Traditionally, most livestock producers in East Texas and the southeastern U.S. have stuck to cow/calf operations, Rouquette said. In the past, calves were weaned at 350 to 450 pounds and then moved directly to feedlots for finishing. Part of this traditional calf-management strategy has to do with the price of corn used in feedlot rations.
"Years ago, when it appeared as if $2 bushel corn was going to be here forever, the feeders developed animal health programs to allow them to secure lightweight calves and place these calves directly into the feedlot at weaning," he said. "These lightweight calves would remain in the feedlot for more than 250 days!"
But corn prices have increased "dramatically" in the last few years, in part due to ethanol production, and have rocketed to as high as $8 per bushel a few weeks ago. Prices came down in January, but were still in the $5 to $6 range. The response of the feeders has been to seek heavier-weight cattle for entry into feedlots, he said. For the livestock producer, "heavier-weight" cattle can mean just weaning calves later for a couple of hundred extra pounds or placing weaned calves on pastures for three to six months to increase weight and maturity. These longer-maintained cattle are commonly referred to as stockers.
These management strategies spell opportunity for livestock producers to make higher profits from their cattle herd by producing the heavier cattle the feedlots now prefer. "There are two primary strategies for selling heavyweight cattle," Rouquette said. "You can wean heavier-weight calves and maintain or purchase light-weight calves and place them on a stocker-grazing program, or do a mixture of both."
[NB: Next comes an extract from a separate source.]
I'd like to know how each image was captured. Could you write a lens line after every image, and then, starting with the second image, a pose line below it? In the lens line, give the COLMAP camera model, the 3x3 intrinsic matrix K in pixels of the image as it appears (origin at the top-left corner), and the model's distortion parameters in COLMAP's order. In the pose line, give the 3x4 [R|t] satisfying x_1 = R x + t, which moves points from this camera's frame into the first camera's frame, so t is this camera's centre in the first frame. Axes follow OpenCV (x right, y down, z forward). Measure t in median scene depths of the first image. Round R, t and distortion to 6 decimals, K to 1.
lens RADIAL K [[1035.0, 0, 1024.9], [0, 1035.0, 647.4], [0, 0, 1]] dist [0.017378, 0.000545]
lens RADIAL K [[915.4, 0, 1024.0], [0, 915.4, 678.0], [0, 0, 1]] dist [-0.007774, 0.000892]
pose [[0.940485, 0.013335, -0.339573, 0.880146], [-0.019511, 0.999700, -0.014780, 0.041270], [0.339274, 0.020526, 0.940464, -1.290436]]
Rouquette noted that the Texas AgriLife Research and Extension Center at Overton, where he is based, has 30 years of data on the "pasture and animal interaction" to show what does and does not work under East Texas and southeastern U.S. climatic conditions.
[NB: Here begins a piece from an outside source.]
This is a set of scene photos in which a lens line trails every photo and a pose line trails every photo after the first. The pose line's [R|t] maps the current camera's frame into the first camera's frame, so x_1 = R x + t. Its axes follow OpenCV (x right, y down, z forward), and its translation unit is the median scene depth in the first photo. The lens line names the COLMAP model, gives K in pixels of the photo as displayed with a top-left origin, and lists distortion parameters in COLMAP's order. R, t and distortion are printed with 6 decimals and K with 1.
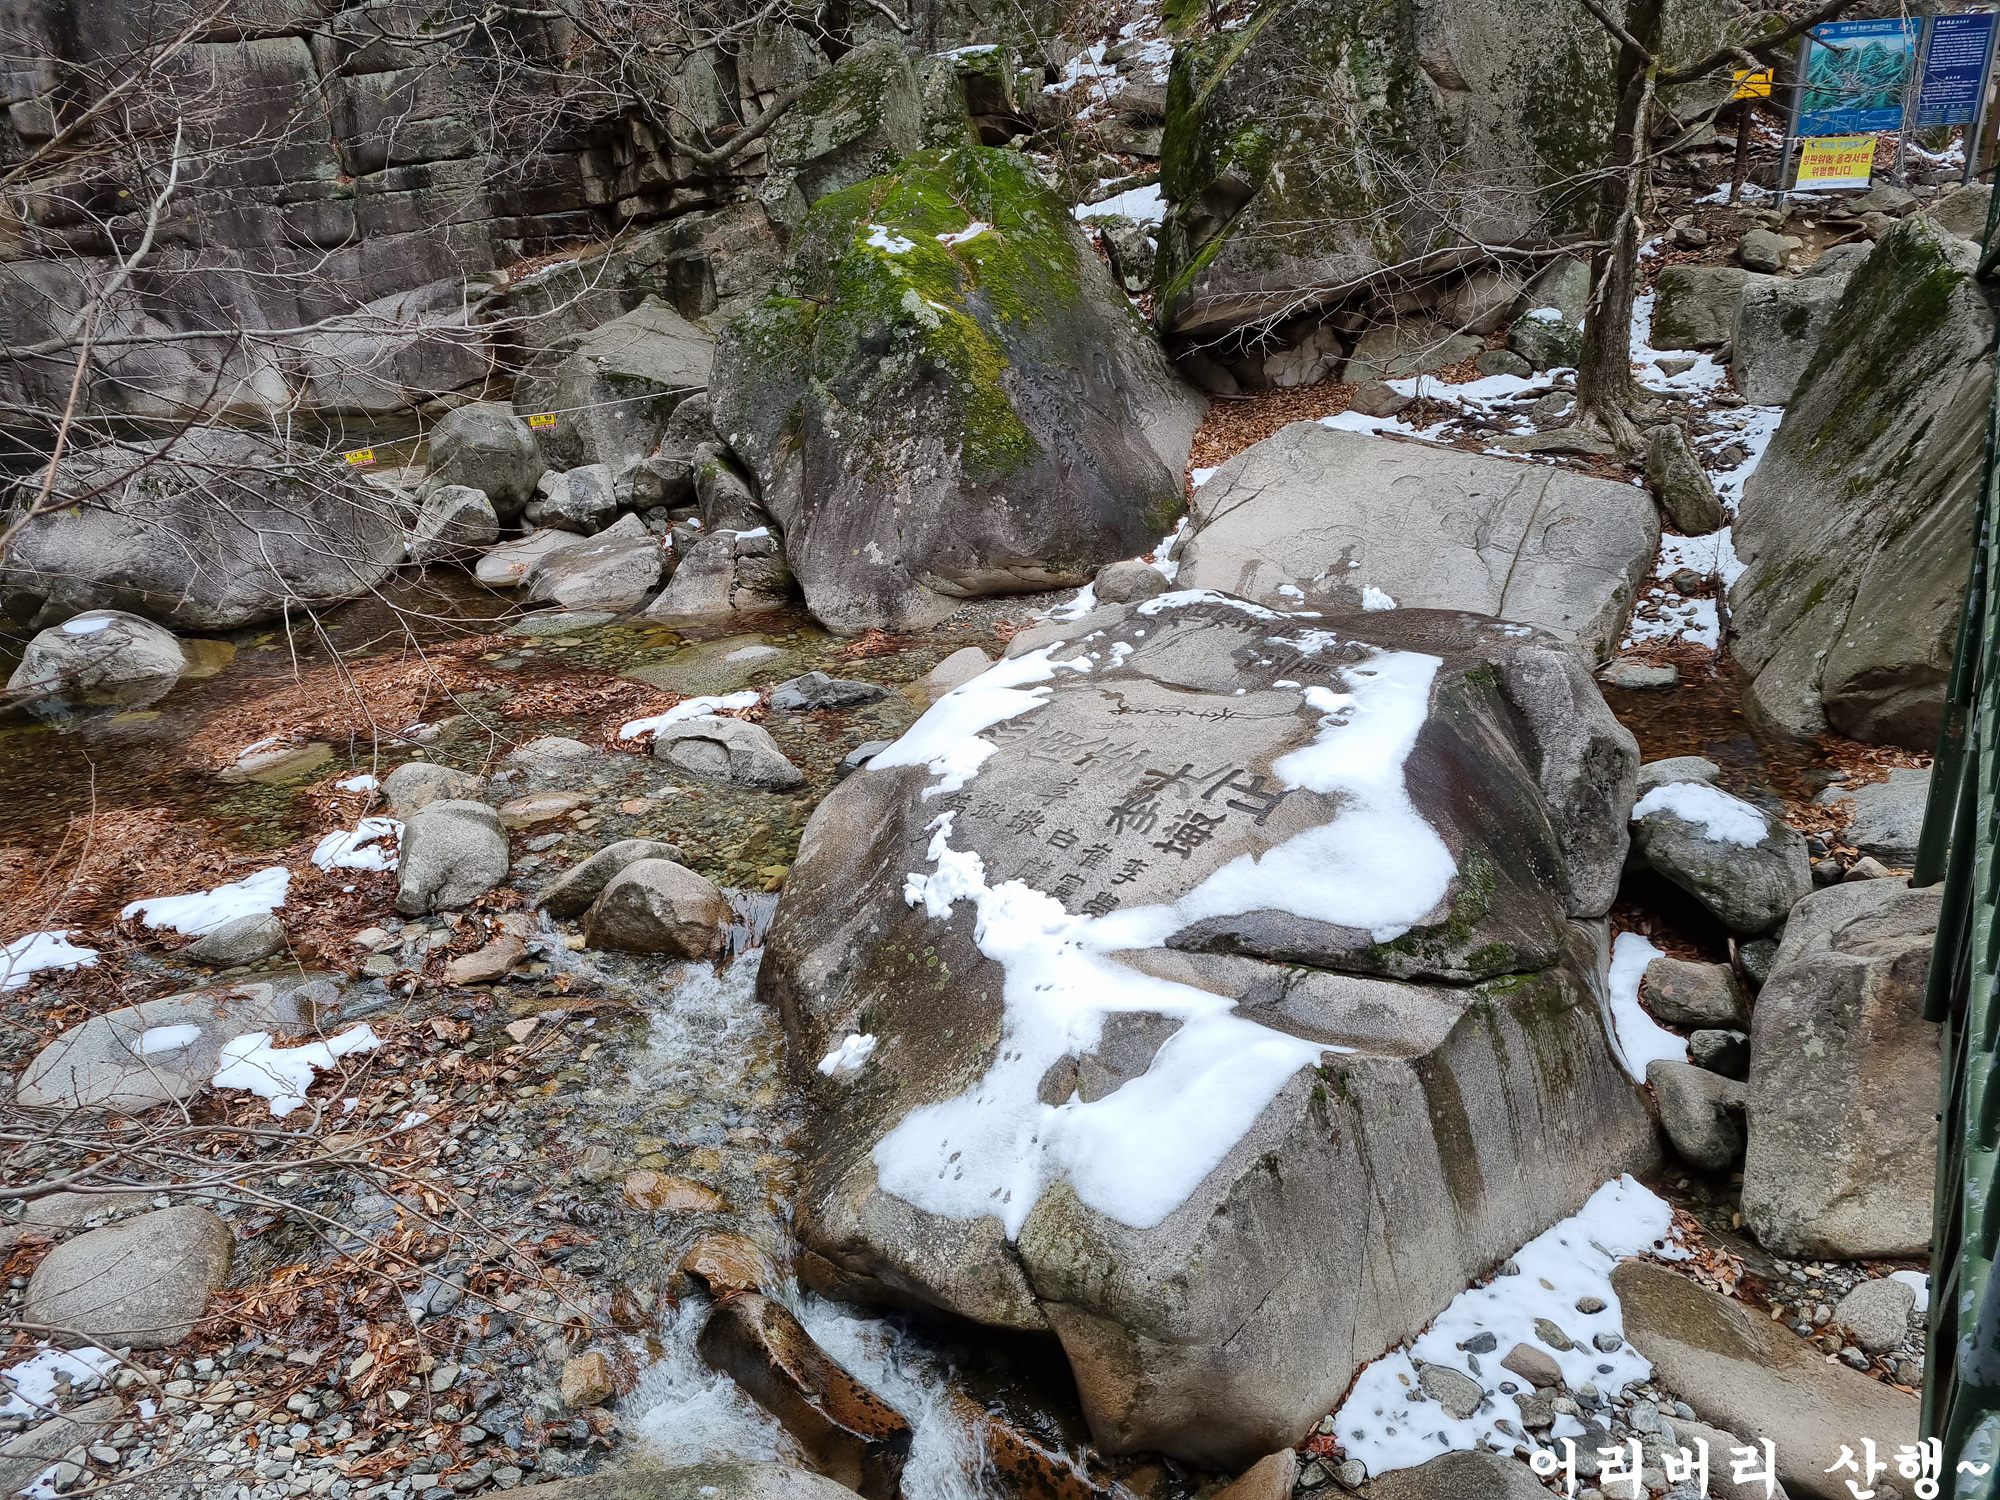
lens RADIAL K [[1472.5, 0, 987.3], [0, 1472.5, 772.5], [0, 0, 1]] dist [0.057454, -0.038007]
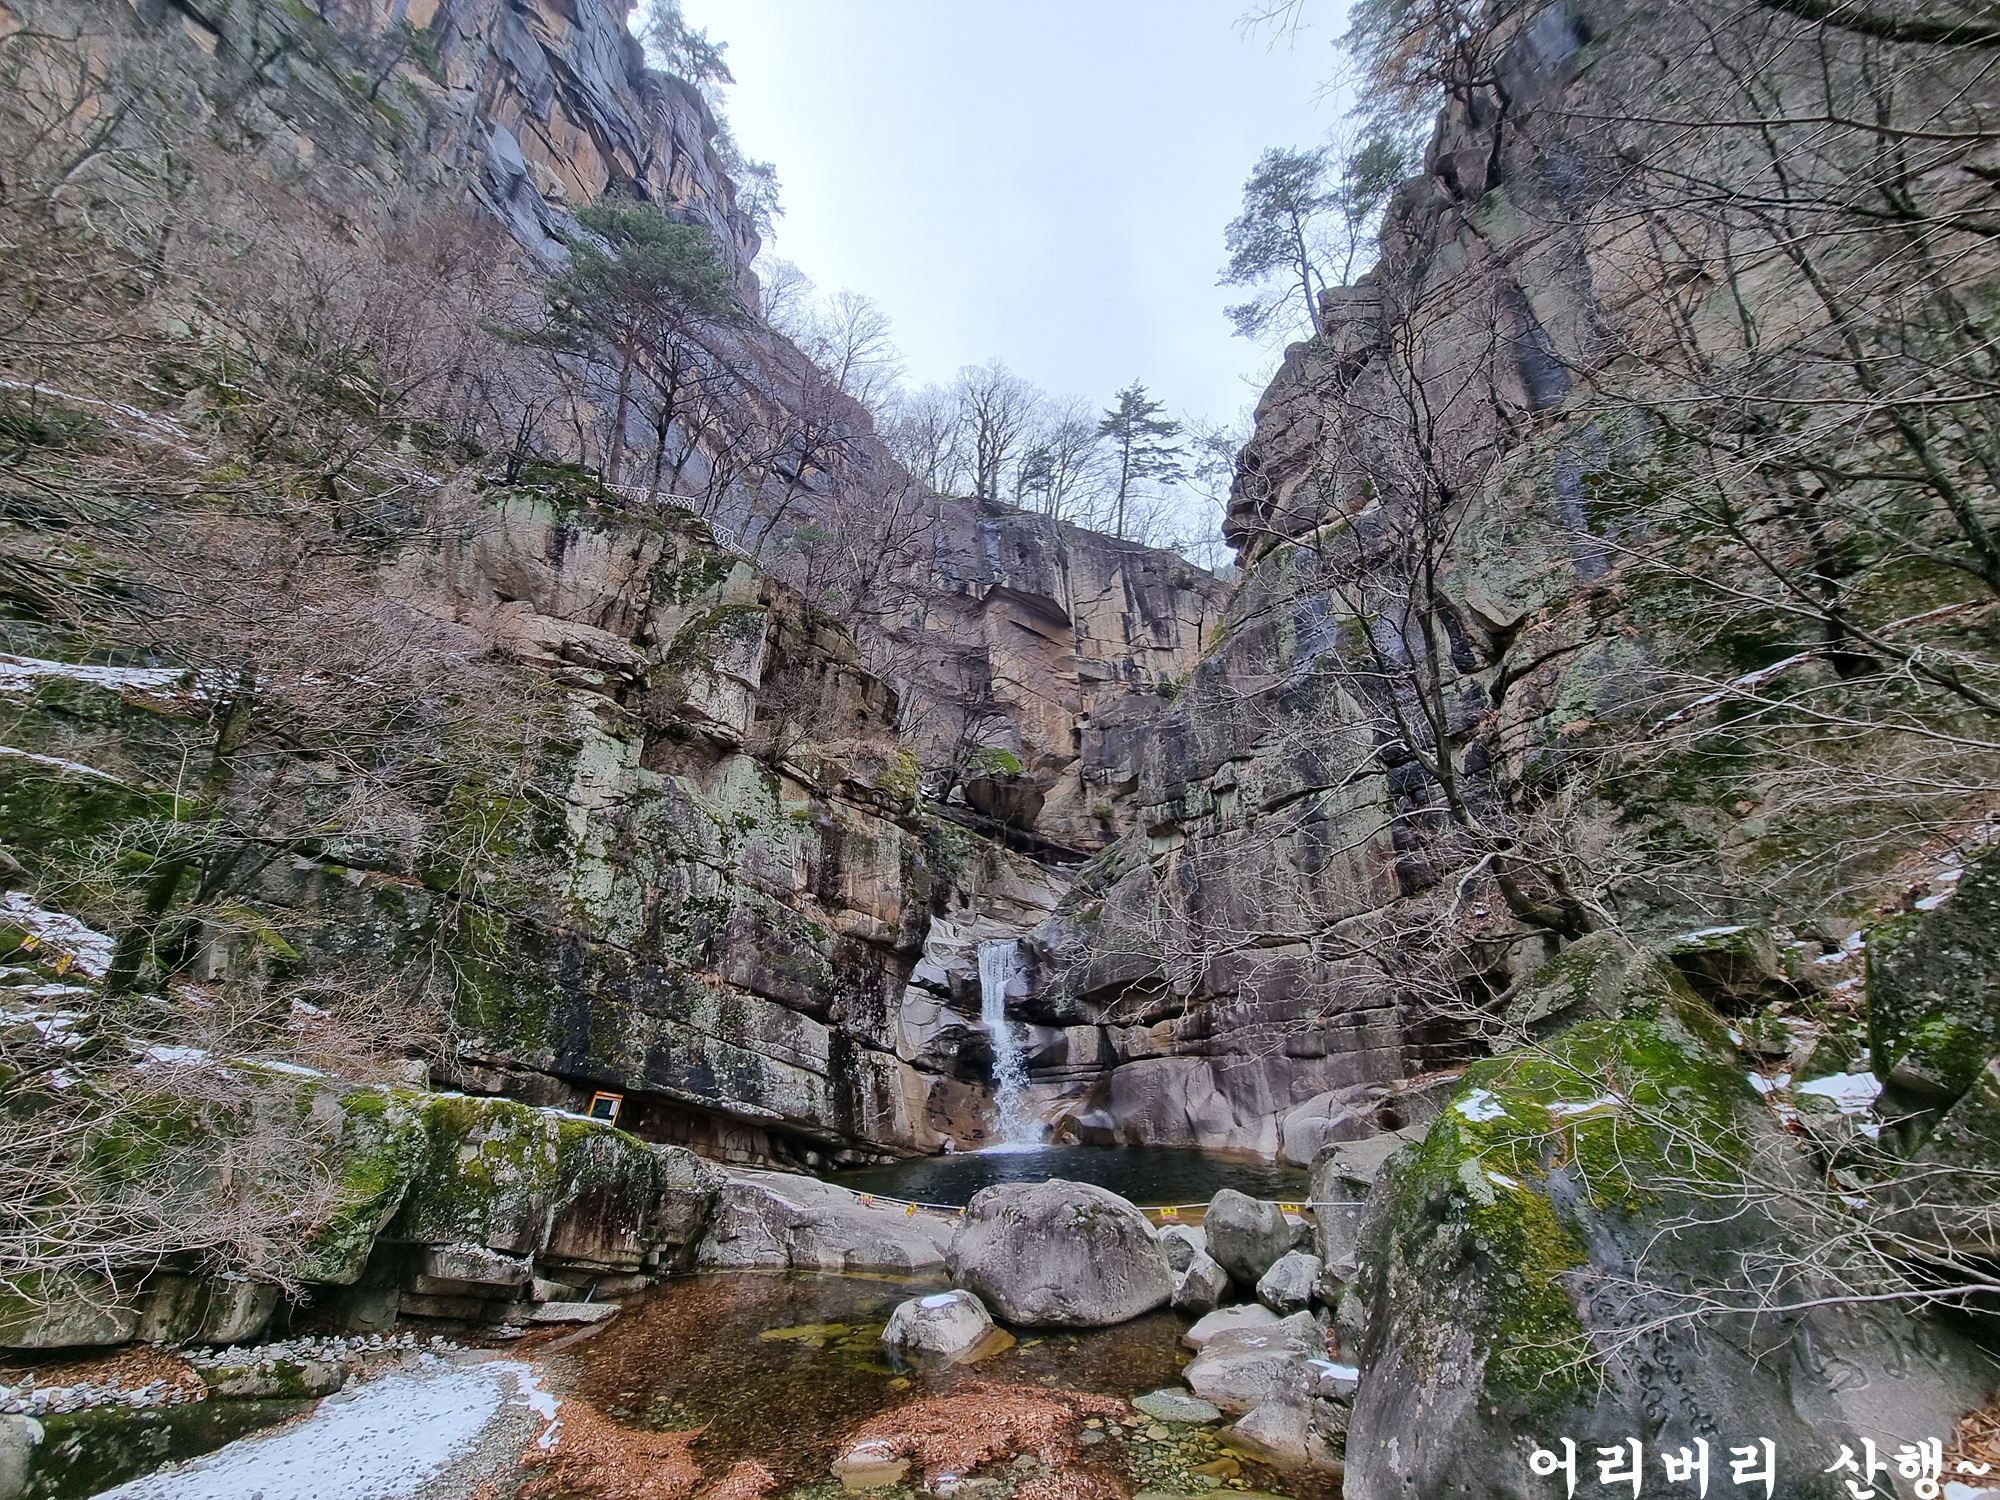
lens RADIAL K [[810.1, 0, 998.1], [0, 810.1, 743.2], [0, 0, 1]] dist [-0.002349, -0.000685]
pose [[0.594975, -0.234777, -0.768690, 0.237795], [-0.303323, 0.820079, -0.485248, -0.167317], [0.744312, 0.521872, 0.416713, 0.312183]]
Since the inception of the Texas AgriLife Research and Extension Center in 1967, one of the fundamental emphases has been forage management and animal performance, said Dr. Charles Long, resident director of research at the center.
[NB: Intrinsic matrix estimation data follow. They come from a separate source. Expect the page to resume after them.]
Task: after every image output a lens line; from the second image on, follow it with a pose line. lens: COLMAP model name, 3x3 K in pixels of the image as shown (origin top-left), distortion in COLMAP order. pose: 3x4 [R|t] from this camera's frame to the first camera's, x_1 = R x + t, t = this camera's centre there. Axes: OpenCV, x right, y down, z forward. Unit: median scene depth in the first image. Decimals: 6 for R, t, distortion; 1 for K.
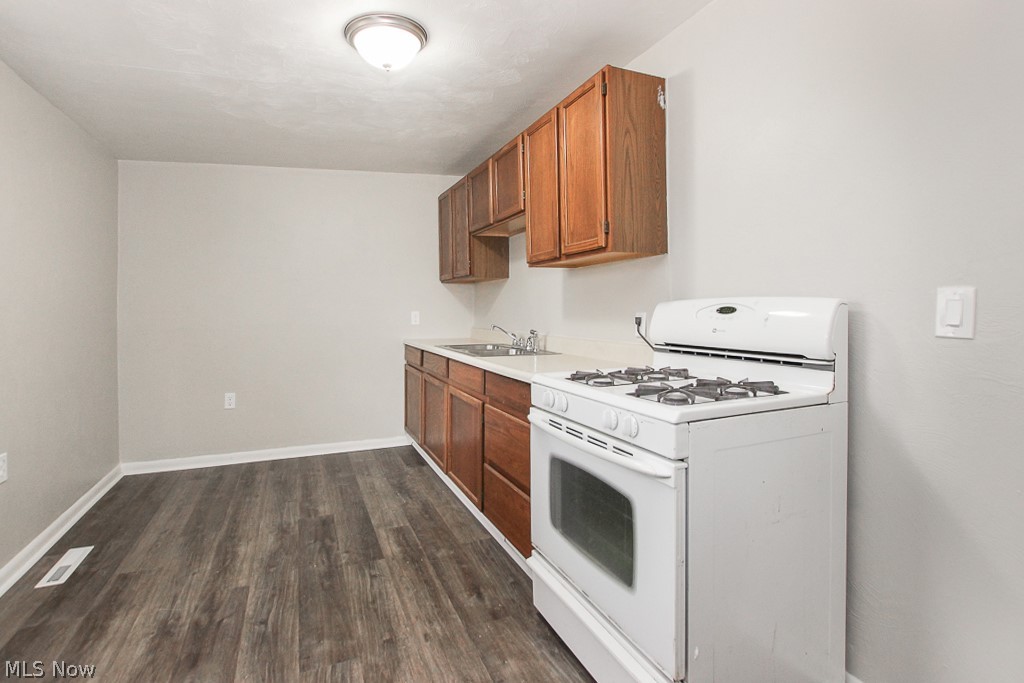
lens RADIAL K [[481.0, 0, 505.7], [0, 481.0, 308.3], [0, 0, 1]] dist [-0.005877, 0.000734]
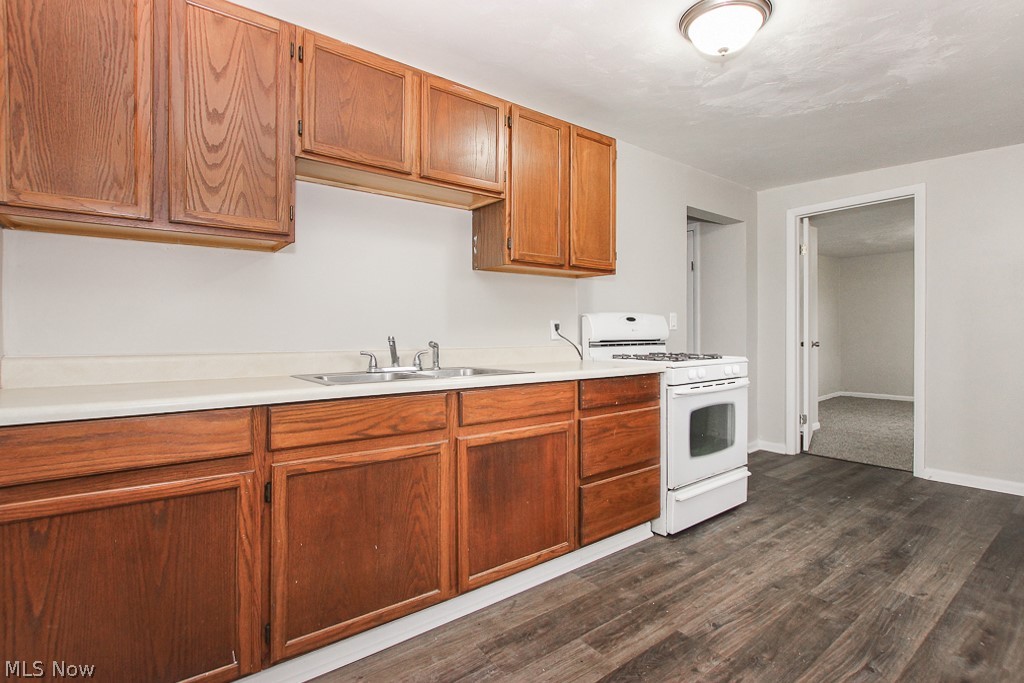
lens RADIAL K [[481.0, 0, 510.0], [0, 481.0, 331.1], [0, 0, 1]] dist [-0.005877, 0.000734]
pose [[-0.234489, 0.009088, 0.972076, -1.136401], [-0.000585, 0.999955, -0.009489, 0.061231], [-0.972119, -0.002793, -0.234473, 1.743419]]
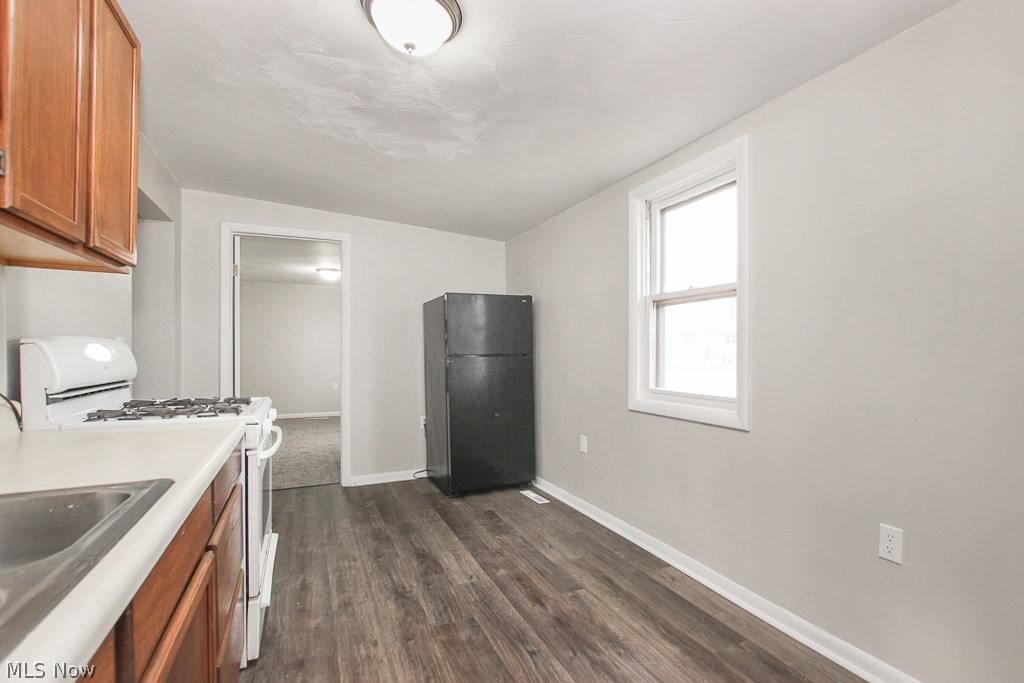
lens RADIAL K [[481.0, 0, 520.6], [0, 481.0, 353.6], [0, 0, 1]] dist [-0.005877, 0.000734]
pose [[-0.999876, 0.001000, -0.015730, -0.444962], [0.001017, 0.999999, -0.001134, 0.014452], [0.015729, -0.001150, -0.999876, 1.941417]]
"First, heavyweight calves at weaning are produced primarily from cows that calve during the fall to winter period -- and not during the late spring to early summer period," Rouquette said. This is because fall and/or winter-calving cows have access to winter annual pasture -- small grain, ryegrass, clover -- to provide the highest nutritive value possible for average daily gain to be high for the calves. It's not unusual for fall calves to wean at more than 700 pounds by early June, he said.